Assignment: Word for word, repeat the data; no picture should appear in the result.

--- Dataset entries ---

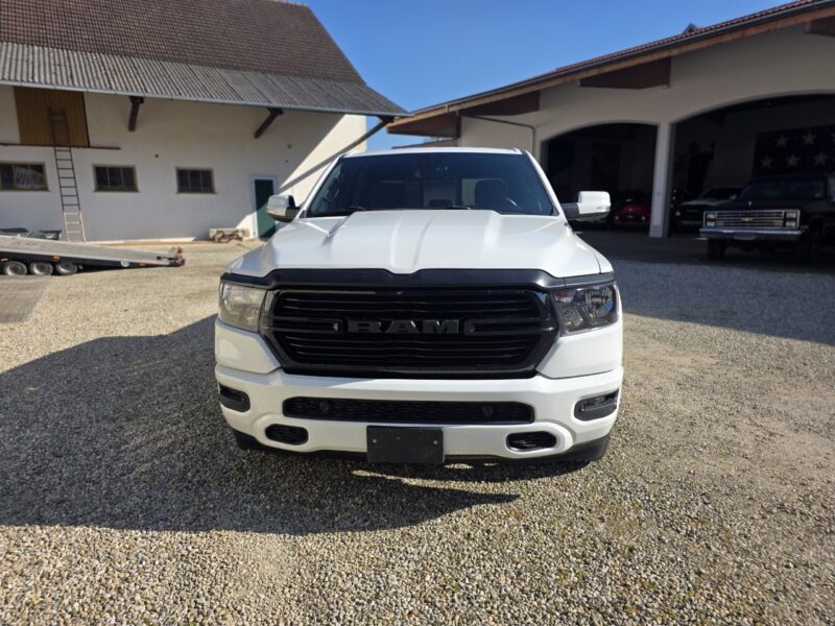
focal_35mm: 23
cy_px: 313
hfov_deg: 73.9
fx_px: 555
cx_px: 418
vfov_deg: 58.9
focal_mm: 6.25
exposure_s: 1/4889
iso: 80
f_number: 1.7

---

Exercise answer:
focal_35mm: 23
cy_px: 313
hfov_deg: 73.9
fx_px: 555
cx_px: 418
vfov_deg: 58.9
focal_mm: 6.25
exposure_s: 1/4889
iso: 80
f_number: 1.7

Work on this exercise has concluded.